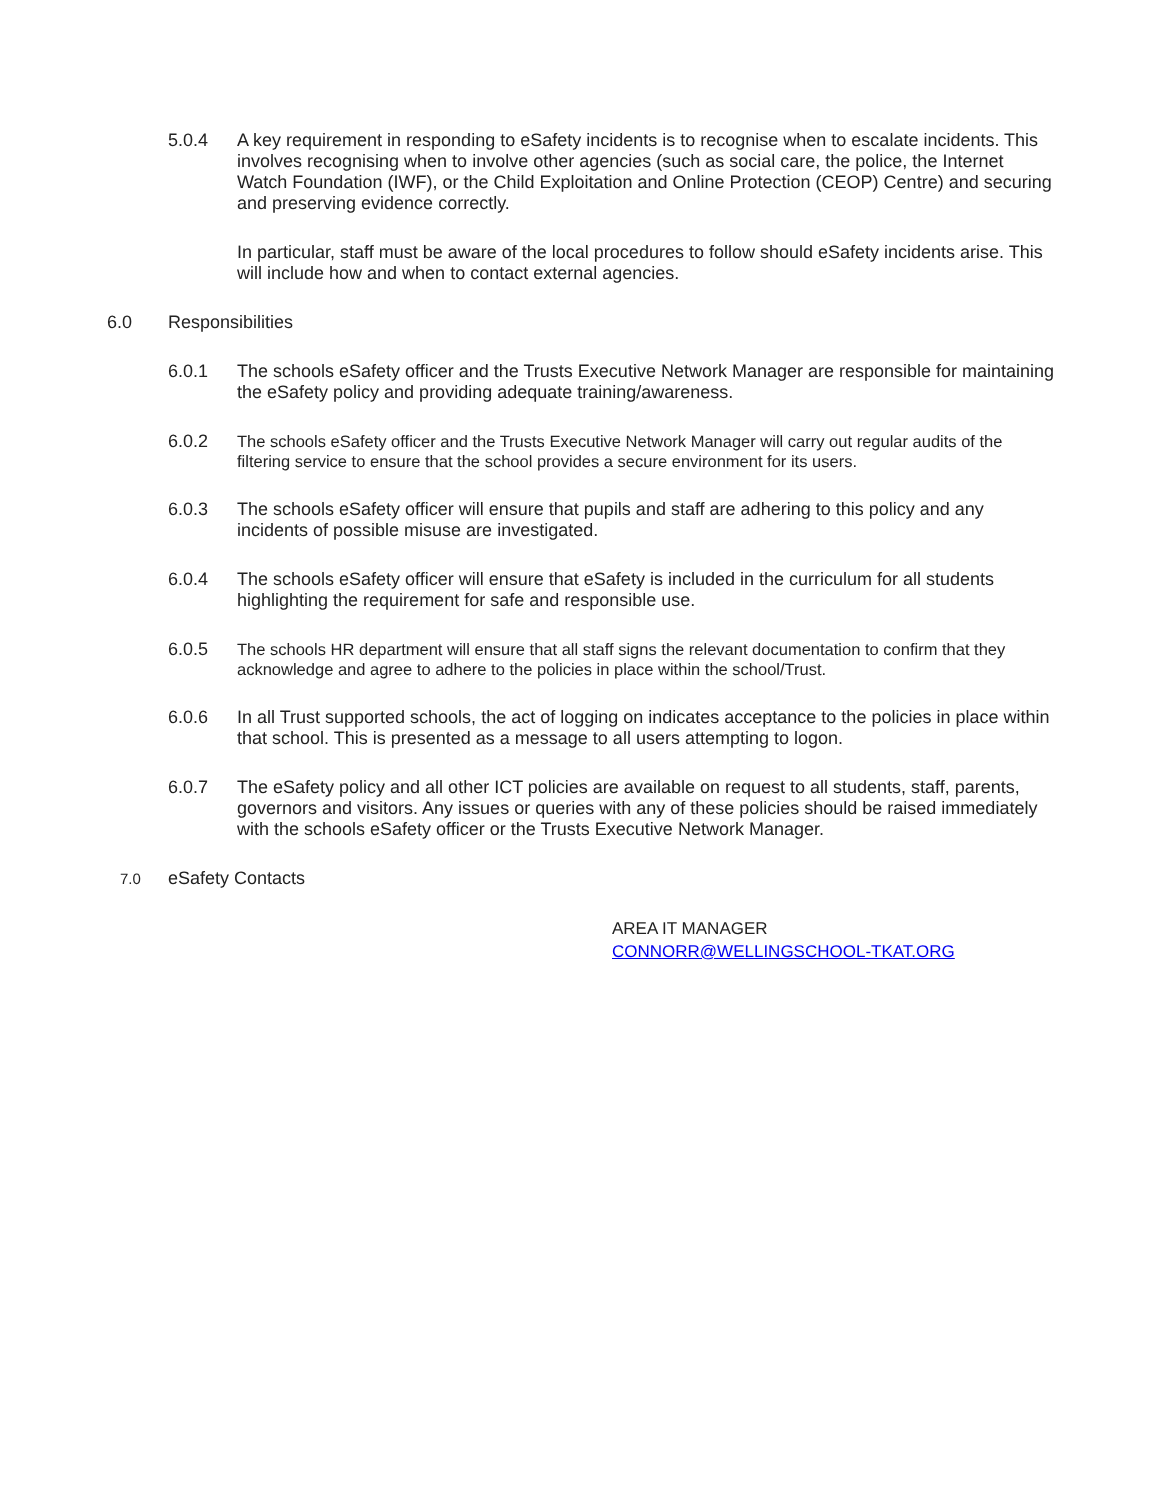5.0.4 A key requirement in responding to eSafety incidents is to recognise when to escalate incidents. This involves recognising when to involve other agencies (such as social care, the police, the Internet Watch Foundation (IWF), or the Child Exploitation and Online Protection (CEOP) Centre) and securing and preserving evidence correctly.
In particular, staff must be aware of the local procedures to follow should eSafety incidents arise. This will include how and when to contact external agencies.
6.0 Responsibilities
6.0.1 The schools eSafety officer and the Trusts Executive Network Manager are responsible for maintaining the eSafety policy and providing adequate training/awareness.
6.0.2
The schools eSafety officer and the Trusts Executive Network Manager will carry out regular audits of the filtering service to ensure that the school provides a secure environment for its users.
6.0.3 The schools eSafety officer will ensure that pupils and staff are adhering to this policy and any incidents of possible misuse are investigated.
6.0.4 The schools eSafety officer will ensure that eSafety is included in the curriculum for all students highlighting the requirement for safe and responsible use.
6.0.5
The schools HR department will ensure that all staff signs the relevant documentation to confirm that they acknowledge and agree to adhere to the policies in place within the school/Trust.
6.0.6 In all Trust supported schools, the act of logging on indicates acceptance to the policies in place within that school. This is presented as a message to all users attempting to logon.
6.0.7 The eSafety policy and all other ICT policies are available on request to all students, staff, parents, governors and visitors. Any issues or queries with any of these policies should be raised immediately with the schools eSafety officer or the Trusts Executive Network Manager.
7.0
eSafety Contacts
AREA IT MANAGER
CONNORR@WELLINGSCHOOL-TKAT.ORG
::::
* **Exercise**:
Send back the entries above exactly. Skip the images.

* **Result below**:
5.0.4 A key requirement in responding to eSafety incidents is to recognise when to escalate incidents. This involves recognising when to involve other agencies (such as social care, the police, the Internet Watch Foundation (IWF), or the Child Exploitation and Online Protection (CEOP) Centre) and securing and preserving evidence correctly.
In particular, staff must be aware of the local procedures to follow should eSafety incidents arise. This will include how and when to contact external agencies.
6.0 Responsibilities
6.0.1 The schools eSafety officer and the Trusts Executive Network Manager are responsible for maintaining the eSafety policy and providing adequate training/awareness.
6.0.2
The schools eSafety officer and the Trusts Executive Network Manager will carry out regular audits of the filtering service to ensure that the school provides a secure environment for its users.
6.0.3 The schools eSafety officer will ensure that pupils and staff are adhering to this policy and any incidents of possible misuse are investigated.
6.0.4 The schools eSafety officer will ensure that eSafety is included in the curriculum for all students highlighting the requirement for safe and responsible use.
6.0.5
The schools HR department will ensure that all staff signs the relevant documentation to confirm that they acknowledge and agree to adhere to the policies in place within the school/Trust.
6.0.6 In all Trust supported schools, the act of logging on indicates acceptance to the policies in place within that school. This is presented as a message to all users attempting to logon.
6.0.7 The eSafety policy and all other ICT policies are available on request to all students, staff, parents, governors and visitors. Any issues or queries with any of these policies should be raised immediately with the schools eSafety officer or the Trusts Executive Network Manager.
7.0
eSafety Contacts
AREA IT MANAGER
CONNORR@WELLINGSCHOOL-TKAT.ORG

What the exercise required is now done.